Quite simply, Robert Harling's "Steel Magnolias" is a better play than the movie.
The play is like concentrated orange juice: Only six characters, four tightly written scenes. Nothing worthwhile left out; nothing extra added. Each character fully contributes to developing the plot, the small-town ambience and the emotional impact.
The movie includes excess dogs, husbands and brothers, magnolias, hospital monitors, armadillo cakes and other nonessentials, all diluting the impact of the original play. Even if you enjoyed the movie, you probably will like the play better.
The action takes place in Truvy's Beauty Shop, where women of all generations come to let their hair down and share one another's lives. These friendships are from birth to death, and the only real sin here is keeping a personal crisis secret.
The primary story is that of M'Lynn and Shelby, mother and diabetic daughter, and of Shelby's marriage, her medically unwise decision to have a baby and the ensuing physical complications.
But most of the other characters have stories of their own. Clairee, recently widowed, turns businesswoman and explores the world outside her small home town. Ouiser (pronounced "Weezer"), town curmudgeon, discovers love, mellows and softens. Annelle, frightened and naive teenager, experiments with several lifestyles in trying to grow up. Only Truvy, whose wisecracking, earthy compassion (and beauty equipment) provides the supportive setting for the play, does not have a story.

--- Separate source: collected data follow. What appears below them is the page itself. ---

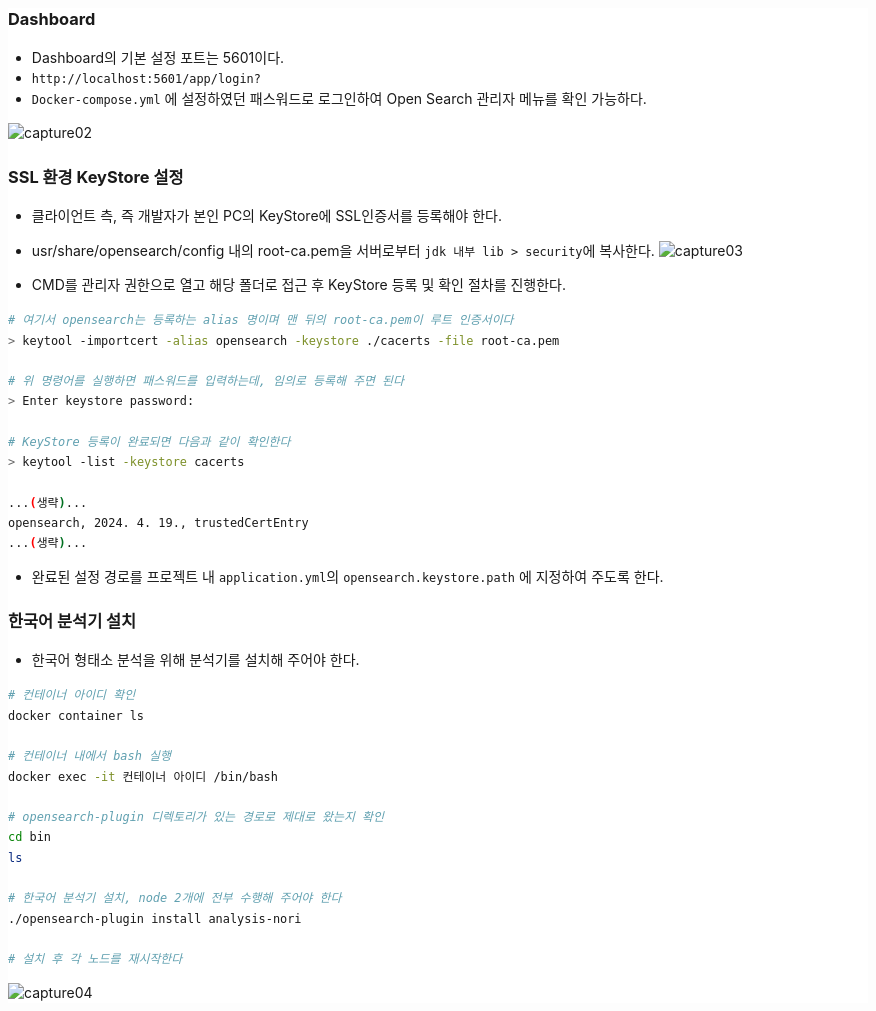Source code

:### Dashboard

- Dashboard의 기본 설정 포트는 5601이다.
- `http://localhost:5601/app/login?`
- `Docker-compose.yml` 에 설정하였던 패스워드로 로그인하여 Open Search 관리자 메뉴를 확인 가능하다.   

![capture02](https://github.com/user-attachments/assets/4b8c6712-03f2-464e-83ea-7b6e9955282a)

### SSL 환경 KeyStore 설정

- 클라이언트 측, 즉 개발자가 본인 PC의 KeyStore에 SSL인증서를 등록해야 한다.
- usr/share/opensearch/config 내의 root-ca.pem을 서버로부터 `jdk 내부 lib > security`에 복사한다.
![capture03](https://github.com/user-attachments/assets/e01eaae9-7e5b-4a09-8898-541786a564b4)

- CMD를 관리자 권한으로 열고 해당 폴더로 접근 후 KeyStore 등록 및 확인 절차를 진행한다.

```bash
# 여기서 opensearch는 등록하는 alias 명이며 맨 뒤의 root-ca.pem이 루트 인증서이다
> keytool -importcert -alias opensearch -keystore ./cacerts -file root-ca.pem

# 위 명령어를 실행하면 패스워드를 입력하는데, 임의로 등록해 주면 된다
> Enter keystore password:

# KeyStore 등록이 완료되면 다음과 같이 확인한다
> keytool -list -keystore cacerts

...(생략)...
opensearch, 2024. 4. 19., trustedCertEntry
...(생략)...

```

- 완료된 설정 경로를 프로젝트 내 `application.yml`의 `opensearch.keystore.path` 에 지정하여 주도록 한다.

### 한국어 분석기 설치

- 한국어 형태소 분석을 위해 분석기를 설치해 주어야 한다.

```bash
# 컨테이너 아이디 확인
docker container ls

# 컨테이너 내에서 bash 실행
docker exec -it 컨테이너 아이디 /bin/bash

# opensearch-plugin 디렉토리가 있는 경로로 제대로 왔는지 확인
cd bin
ls

# 한국어 분석기 설치, node 2개에 전부 수행해 주어야 한다
./opensearch-plugin install analysis-nori

# 설치 후 각 노드를 재시작한다
```
![capture04](https://github.com/user-attachments/assets/db8e5220-17e9-48dc-a4a5-3403f2d0f3e1)
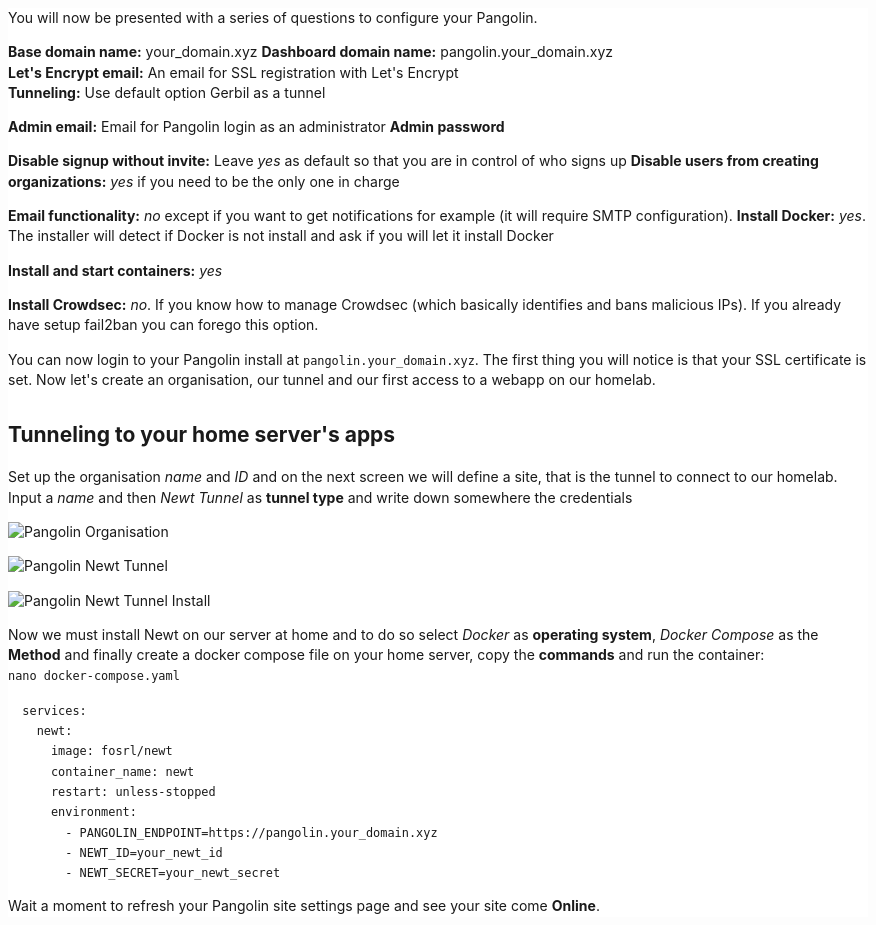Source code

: You will now be presented with a series of questions to configure your Pangolin.

**Base domain name:** your_domain.xyz
  **Dashboard domain name:** pangolin.your_domain.xyz  
  **Let's Encrypt email:** An email for SSL registration with Let's Encrypt  
  **Tunneling:** Use default option Gerbil as a tunnel  
  
**Admin email:** Email for Pangolin login as an administrator
  **Admin password**  
  
**Disable signup without invite:** Leave *yes* as default so that you are in control of who signs up
  **Disable users from creating organizations:** *yes* if you need to be the only one in charge  
  
**Email functionality:** *no* except if you want to get notifications for example (it will require SMTP configuration).
  **Install Docker:** *yes*. The installer will detect if Docker is not install and ask if you will let it install Docker  
  
**Install and start containers:** *yes*

**Install Crowdsec:** *no*. If you know how to manage Crowdsec (which basically identifies and bans malicious IPs). If you already have setup fail2ban you can forego this option.

You can now login to your Pangolin install at `pangolin.your_domain.xyz`. The first thing you will notice is that your SSL certificate is set.
  Now let's create an organisation, our tunnel and our first access to a webapp on our homelab.  

## Tunneling to your home server's apps

Set up the organisation *name* and *ID* and on the next screen we will define a site, that is the tunnel to connect to our homelab. Input a *name* and then *Newt Tunnel* as **tunnel type** and write down somewhere the credentials

  ![Pangolin Organisation](/images/posts/pangolin-create-organisation.png)
  
  ![Pangolin Newt Tunnel](/images/posts/pangolin-create-newt-tunnel.png)
  
  ![Pangolin Newt Tunnel Install](/images/posts/pangolin-install-newt.png)
  
  Now we must install Newt on our server at home and to do so select *Docker* as **operating system**, *Docker Compose* as the **Method** and finally create a docker compose file on your home server, copy the **commands** and run the container:  
  `nano docker-compose.yaml`  
  
```docker
  services:
    newt:
      image: fosrl/newt
      container_name: newt
      restart: unless-stopped
      environment:
        - PANGOLIN_ENDPOINT=https://pangolin.your_domain.xyz
        - NEWT_ID=your_newt_id
        - NEWT_SECRET=your_newt_secret
```
  Wait a moment to refresh your Pangolin site settings page and see your site come **Online**.
  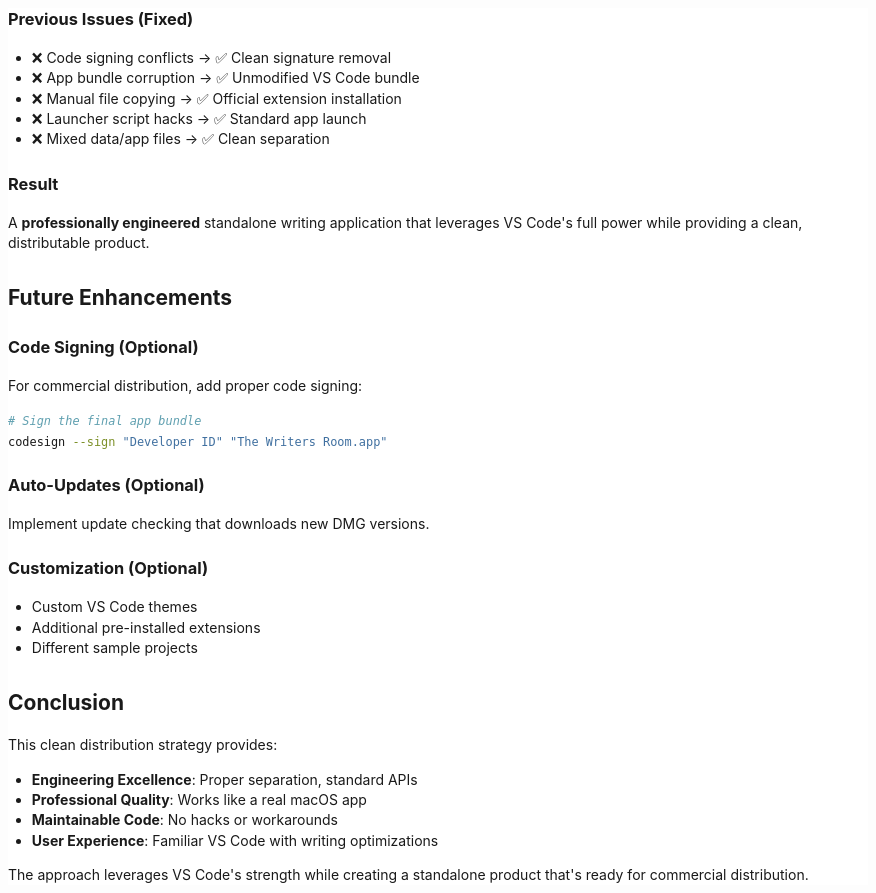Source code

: ### Previous Issues (Fixed)
- ❌ Code signing conflicts → ✅ Clean signature removal
- ❌ App bundle corruption → ✅ Unmodified VS Code bundle  
- ❌ Manual file copying → ✅ Official extension installation
- ❌ Launcher script hacks → ✅ Standard app launch
- ❌ Mixed data/app files → ✅ Clean separation

### Result
A **professionally engineered** standalone writing application that leverages VS Code's full power while providing a clean, distributable product.

## Future Enhancements

### Code Signing (Optional)
For commercial distribution, add proper code signing:
```bash
# Sign the final app bundle
codesign --sign "Developer ID" "The Writers Room.app"
```

### Auto-Updates (Optional)
Implement update checking that downloads new DMG versions.

### Customization (Optional)
- Custom VS Code themes
- Additional pre-installed extensions
- Different sample projects

## Conclusion

This clean distribution strategy provides:
- **Engineering Excellence**: Proper separation, standard APIs
- **Professional Quality**: Works like a real macOS app
- **Maintainable Code**: No hacks or workarounds  
- **User Experience**: Familiar VS Code with writing optimizations

The approach leverages VS Code's strength while creating a standalone product that's ready for commercial distribution.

The acting in this Silver Spring Stage production is uniformly excellent and the greatest strength of this "Steel Magnolias" is in the ensemble acting -- all six characters individually supporting scene after scene without tripping one another up. Credit goes to director Betty Xander for such a well-balanced, finely honed show.
The entire play is so consistently well executed that it seems almost unfair to single out a few moments. Yet, as Shelby, Michelle Pelletier's gracefully tough interpretation in the second scene deserves mention: Shelby softly demanding M'Lynn's support for her pregnancy is one of the most sophisticated of acting choices for a scene that could have been interpreted stridently.
For her part, Martha Cahion clearly conveys the complexities of M'Lynn, the caring mother who ultimately must transform her anguish and anger at her daughter's fate into some kind of blessing.
Any student of acting would be well advised to watch Nancy Nilsson's Ouiser. The loud, acerbic character, who continually brings laughs to the audience, is the easy part of the role. Note, though, her subtle shifts as she alerts both her friends and the audience that the old bird is softening, well before the lines tell us that her love life now flourishes.
Lauren Brett Perle's success in making Annelle real, and empathic, shows significant skill.
Provided with many brilliant little moments, but few large ones, Linda Woods's Truvy and Nancy Grosshans's Clairee smoothly bring out the background and leavening, which makes this a funny play that is more about families, life choices and friendships than hair curlers and tragedy.